## [Given entries]
|---|

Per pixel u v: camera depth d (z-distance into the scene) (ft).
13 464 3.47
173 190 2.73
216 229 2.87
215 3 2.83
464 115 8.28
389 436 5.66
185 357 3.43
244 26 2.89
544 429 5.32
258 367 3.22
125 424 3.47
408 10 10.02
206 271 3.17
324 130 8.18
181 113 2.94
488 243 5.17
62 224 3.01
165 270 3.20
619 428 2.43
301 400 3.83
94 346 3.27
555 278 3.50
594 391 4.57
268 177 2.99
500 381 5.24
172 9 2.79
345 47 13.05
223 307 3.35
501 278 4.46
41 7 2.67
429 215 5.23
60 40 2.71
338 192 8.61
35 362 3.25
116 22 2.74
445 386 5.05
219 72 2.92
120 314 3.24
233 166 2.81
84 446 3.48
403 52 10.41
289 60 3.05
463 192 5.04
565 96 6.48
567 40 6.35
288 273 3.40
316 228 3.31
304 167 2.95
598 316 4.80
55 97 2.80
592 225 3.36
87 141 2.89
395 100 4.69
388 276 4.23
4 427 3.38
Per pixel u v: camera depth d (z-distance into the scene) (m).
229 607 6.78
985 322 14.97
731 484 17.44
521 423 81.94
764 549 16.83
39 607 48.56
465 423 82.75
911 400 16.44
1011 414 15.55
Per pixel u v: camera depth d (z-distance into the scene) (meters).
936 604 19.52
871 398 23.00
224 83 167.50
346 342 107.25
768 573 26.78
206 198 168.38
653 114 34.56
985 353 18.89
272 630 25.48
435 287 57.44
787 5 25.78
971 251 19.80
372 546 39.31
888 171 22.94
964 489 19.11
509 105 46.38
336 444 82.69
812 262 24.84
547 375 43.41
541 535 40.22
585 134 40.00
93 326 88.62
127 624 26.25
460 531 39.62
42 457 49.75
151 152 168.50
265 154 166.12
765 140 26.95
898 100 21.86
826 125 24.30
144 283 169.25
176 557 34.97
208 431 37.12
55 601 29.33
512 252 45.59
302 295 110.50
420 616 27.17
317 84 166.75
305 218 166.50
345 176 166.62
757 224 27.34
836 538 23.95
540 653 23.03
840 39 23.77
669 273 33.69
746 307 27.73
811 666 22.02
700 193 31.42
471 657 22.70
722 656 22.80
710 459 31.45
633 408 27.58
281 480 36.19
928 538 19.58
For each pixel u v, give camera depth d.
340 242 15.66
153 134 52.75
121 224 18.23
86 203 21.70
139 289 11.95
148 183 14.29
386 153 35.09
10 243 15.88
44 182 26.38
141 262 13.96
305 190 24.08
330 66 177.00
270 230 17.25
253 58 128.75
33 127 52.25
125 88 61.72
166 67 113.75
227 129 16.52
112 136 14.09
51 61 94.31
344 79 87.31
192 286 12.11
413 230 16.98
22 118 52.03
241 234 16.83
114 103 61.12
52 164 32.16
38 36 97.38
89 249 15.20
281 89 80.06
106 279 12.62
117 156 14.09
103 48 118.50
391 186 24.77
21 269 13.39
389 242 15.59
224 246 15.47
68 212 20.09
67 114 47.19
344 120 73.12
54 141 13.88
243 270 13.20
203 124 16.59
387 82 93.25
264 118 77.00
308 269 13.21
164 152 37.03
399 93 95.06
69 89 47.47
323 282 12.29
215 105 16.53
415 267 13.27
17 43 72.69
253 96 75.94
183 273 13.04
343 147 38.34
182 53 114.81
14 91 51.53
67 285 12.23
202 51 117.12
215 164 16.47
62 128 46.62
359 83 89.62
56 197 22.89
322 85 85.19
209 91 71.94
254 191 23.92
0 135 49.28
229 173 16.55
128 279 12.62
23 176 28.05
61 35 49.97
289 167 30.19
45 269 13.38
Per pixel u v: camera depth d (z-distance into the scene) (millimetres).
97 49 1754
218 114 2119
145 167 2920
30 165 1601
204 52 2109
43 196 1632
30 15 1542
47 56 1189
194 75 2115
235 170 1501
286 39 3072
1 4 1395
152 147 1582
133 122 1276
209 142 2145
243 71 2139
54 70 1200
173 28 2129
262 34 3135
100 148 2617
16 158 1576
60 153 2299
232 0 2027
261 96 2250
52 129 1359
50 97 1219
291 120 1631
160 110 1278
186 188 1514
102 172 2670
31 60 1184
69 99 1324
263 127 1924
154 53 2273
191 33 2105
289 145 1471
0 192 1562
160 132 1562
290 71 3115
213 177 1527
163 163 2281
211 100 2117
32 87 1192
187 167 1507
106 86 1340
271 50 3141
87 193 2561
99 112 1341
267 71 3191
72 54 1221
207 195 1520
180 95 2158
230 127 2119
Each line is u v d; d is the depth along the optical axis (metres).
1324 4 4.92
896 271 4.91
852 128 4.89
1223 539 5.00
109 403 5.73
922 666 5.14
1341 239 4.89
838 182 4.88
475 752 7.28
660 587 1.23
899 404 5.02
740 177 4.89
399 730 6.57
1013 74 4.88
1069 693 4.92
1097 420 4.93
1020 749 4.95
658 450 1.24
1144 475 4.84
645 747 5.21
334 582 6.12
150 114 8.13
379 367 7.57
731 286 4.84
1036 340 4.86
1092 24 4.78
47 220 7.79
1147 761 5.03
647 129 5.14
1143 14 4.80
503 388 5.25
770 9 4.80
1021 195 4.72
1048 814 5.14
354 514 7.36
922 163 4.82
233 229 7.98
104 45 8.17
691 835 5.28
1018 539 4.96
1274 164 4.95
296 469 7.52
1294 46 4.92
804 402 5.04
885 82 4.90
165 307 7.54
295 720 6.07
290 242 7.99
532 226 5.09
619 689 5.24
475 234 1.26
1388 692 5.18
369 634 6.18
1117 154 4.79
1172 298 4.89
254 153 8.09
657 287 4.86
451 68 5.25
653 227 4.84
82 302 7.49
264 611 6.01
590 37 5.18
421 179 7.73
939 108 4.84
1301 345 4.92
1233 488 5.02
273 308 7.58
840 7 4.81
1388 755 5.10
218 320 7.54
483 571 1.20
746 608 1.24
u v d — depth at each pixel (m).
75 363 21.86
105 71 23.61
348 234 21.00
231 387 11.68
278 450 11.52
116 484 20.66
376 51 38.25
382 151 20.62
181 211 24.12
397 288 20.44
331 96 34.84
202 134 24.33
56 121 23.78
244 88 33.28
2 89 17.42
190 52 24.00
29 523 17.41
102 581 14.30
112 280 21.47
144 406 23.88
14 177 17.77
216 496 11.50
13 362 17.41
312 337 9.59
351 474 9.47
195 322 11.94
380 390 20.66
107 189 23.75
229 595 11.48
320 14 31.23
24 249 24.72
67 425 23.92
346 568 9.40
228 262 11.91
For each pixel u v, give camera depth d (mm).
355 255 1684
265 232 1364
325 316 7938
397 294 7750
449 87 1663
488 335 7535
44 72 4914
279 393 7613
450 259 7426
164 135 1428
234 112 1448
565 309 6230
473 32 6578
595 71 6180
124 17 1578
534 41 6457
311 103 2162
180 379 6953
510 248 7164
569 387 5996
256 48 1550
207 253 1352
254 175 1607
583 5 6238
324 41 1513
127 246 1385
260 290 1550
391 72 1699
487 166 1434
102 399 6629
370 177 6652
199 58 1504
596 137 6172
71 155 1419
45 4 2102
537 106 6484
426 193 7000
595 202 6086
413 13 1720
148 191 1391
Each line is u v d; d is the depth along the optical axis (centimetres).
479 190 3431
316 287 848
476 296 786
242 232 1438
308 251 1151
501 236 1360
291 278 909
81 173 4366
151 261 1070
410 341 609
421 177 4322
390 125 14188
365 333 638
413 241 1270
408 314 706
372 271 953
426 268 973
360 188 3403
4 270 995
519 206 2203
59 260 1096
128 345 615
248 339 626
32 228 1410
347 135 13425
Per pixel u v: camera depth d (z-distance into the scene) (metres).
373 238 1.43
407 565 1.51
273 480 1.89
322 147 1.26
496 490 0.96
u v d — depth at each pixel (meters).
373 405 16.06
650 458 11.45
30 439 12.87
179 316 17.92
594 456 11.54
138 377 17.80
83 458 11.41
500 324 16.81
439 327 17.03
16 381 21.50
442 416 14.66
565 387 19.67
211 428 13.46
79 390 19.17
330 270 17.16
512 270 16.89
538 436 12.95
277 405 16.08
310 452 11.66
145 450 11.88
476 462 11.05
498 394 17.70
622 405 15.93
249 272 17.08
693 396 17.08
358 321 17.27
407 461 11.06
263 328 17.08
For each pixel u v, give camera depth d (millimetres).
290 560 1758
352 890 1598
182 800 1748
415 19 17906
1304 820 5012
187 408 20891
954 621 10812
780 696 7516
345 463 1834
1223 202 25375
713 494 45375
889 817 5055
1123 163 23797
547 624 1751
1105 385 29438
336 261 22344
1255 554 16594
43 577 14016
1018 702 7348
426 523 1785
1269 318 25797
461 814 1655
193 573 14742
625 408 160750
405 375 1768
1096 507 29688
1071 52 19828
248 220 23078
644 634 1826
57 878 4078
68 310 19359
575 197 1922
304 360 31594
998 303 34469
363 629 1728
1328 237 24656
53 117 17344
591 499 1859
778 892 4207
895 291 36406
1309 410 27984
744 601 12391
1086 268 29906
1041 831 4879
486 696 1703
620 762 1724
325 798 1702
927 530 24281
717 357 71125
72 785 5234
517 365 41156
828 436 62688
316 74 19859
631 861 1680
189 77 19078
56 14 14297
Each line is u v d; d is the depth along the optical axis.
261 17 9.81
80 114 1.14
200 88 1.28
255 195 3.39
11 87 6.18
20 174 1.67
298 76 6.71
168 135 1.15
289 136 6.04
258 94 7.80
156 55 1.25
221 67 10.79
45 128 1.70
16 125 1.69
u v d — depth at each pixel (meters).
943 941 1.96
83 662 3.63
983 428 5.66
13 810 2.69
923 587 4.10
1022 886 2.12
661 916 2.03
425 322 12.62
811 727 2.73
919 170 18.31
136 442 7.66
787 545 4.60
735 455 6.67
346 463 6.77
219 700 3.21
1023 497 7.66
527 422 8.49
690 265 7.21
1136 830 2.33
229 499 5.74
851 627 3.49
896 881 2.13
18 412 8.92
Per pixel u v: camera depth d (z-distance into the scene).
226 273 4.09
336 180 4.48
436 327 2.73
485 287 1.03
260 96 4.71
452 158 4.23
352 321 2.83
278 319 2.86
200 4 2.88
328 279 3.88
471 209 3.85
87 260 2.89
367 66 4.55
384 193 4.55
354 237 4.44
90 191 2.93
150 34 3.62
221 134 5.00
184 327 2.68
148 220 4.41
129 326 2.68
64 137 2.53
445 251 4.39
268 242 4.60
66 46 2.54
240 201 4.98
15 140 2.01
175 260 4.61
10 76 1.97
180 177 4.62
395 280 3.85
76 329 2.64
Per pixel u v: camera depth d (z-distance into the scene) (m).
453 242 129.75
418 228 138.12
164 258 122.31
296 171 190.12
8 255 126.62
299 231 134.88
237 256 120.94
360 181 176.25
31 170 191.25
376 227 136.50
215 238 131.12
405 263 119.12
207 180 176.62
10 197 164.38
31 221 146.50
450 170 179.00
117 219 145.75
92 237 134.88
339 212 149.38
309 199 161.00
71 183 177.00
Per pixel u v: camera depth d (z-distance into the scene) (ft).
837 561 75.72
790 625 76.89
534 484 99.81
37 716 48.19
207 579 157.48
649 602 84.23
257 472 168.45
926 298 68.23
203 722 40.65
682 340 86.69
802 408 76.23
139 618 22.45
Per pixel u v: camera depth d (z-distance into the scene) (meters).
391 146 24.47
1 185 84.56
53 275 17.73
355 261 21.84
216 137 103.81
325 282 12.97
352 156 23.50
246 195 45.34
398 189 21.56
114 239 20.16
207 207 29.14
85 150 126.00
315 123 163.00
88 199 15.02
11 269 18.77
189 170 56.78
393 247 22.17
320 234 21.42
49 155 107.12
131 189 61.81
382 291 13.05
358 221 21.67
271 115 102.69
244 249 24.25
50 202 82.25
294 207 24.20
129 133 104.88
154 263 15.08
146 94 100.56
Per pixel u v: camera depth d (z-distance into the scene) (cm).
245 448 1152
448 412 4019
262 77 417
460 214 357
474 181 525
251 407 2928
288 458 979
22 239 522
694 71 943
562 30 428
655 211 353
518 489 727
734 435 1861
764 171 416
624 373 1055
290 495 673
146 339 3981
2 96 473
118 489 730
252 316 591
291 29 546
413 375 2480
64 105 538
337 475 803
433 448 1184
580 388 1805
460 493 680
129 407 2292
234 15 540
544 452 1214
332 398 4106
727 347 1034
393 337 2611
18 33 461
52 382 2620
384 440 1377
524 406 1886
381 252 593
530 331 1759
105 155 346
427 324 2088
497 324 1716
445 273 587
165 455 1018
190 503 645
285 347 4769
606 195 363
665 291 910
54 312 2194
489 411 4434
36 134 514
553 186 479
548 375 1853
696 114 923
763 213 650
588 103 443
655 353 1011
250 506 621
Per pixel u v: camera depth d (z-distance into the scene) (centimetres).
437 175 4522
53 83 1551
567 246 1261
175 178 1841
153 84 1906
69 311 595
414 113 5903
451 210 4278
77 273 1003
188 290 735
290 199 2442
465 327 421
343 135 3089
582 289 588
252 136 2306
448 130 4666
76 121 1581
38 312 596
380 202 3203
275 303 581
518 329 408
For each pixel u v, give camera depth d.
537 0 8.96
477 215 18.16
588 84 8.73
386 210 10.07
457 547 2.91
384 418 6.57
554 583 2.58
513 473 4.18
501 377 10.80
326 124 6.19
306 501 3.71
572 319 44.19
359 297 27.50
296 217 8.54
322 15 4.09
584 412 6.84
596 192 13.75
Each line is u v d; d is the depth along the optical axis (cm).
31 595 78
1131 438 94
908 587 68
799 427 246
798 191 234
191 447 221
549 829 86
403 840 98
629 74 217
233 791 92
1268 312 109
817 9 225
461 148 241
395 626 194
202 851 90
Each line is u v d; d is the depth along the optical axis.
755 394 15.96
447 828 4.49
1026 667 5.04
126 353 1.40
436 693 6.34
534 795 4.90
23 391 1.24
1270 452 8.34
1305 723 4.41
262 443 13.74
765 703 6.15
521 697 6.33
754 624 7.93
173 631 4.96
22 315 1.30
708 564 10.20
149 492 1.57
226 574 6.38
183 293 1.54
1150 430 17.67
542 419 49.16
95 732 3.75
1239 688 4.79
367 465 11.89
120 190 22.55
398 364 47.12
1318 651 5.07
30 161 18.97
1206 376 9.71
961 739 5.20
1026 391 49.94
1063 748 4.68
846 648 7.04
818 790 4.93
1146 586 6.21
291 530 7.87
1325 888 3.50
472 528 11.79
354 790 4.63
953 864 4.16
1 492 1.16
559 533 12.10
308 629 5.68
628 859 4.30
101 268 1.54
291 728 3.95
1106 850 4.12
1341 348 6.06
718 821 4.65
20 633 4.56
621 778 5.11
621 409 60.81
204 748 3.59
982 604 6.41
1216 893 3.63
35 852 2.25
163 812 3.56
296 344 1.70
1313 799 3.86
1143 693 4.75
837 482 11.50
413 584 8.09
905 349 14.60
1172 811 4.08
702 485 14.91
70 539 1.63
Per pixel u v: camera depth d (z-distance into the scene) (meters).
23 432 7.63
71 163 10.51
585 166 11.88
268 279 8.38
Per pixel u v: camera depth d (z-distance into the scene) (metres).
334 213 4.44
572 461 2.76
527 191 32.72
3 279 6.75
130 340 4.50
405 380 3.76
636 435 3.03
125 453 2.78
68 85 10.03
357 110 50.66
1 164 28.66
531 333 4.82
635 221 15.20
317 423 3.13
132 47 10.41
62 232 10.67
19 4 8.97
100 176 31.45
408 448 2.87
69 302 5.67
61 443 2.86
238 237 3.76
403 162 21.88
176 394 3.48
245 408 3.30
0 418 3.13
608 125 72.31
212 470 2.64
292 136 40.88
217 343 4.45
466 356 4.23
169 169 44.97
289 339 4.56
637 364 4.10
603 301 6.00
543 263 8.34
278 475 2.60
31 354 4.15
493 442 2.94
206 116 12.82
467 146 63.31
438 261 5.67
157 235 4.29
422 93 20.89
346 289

|---|

## [Instructions for the task]
For this exercise, repeat exactly the lines of the data above from the one with "372 271 953" down to the one with "68 310 19359", both end lines included.

## [Answer space]
372 271 953
426 268 973
360 188 3403
4 270 995
519 206 2203
59 260 1096
128 345 615
248 339 626
32 228 1410
347 135 13425
Per pixel u v: camera depth d (z-distance into the scene) (metres).
373 238 1.43
407 565 1.51
273 480 1.89
322 147 1.26
496 490 0.96
u v d — depth at each pixel (meters).
373 405 16.06
650 458 11.45
30 439 12.87
179 316 17.92
594 456 11.54
138 377 17.80
83 458 11.41
500 324 16.81
439 327 17.03
16 381 21.50
442 416 14.66
565 387 19.67
211 428 13.46
79 390 19.17
330 270 17.16
512 270 16.89
538 436 12.95
277 405 16.08
310 452 11.66
145 450 11.88
476 462 11.05
498 394 17.70
622 405 15.93
249 272 17.08
693 396 17.08
358 321 17.27
407 461 11.06
263 328 17.08
For each pixel u v, give camera depth d (millimetres).
290 560 1758
352 890 1598
182 800 1748
415 19 17906
1304 820 5012
187 408 20891
954 621 10812
780 696 7516
345 463 1834
1223 202 25375
713 494 45375
889 817 5055
1123 163 23797
547 624 1751
1105 385 29438
336 261 22344
1255 554 16594
43 577 14016
1018 702 7348
426 523 1785
1269 318 25797
461 814 1655
193 573 14742
625 408 160750
405 375 1768
1096 507 29688
1071 52 19828
248 220 23078
644 634 1826
57 878 4078
68 310 19359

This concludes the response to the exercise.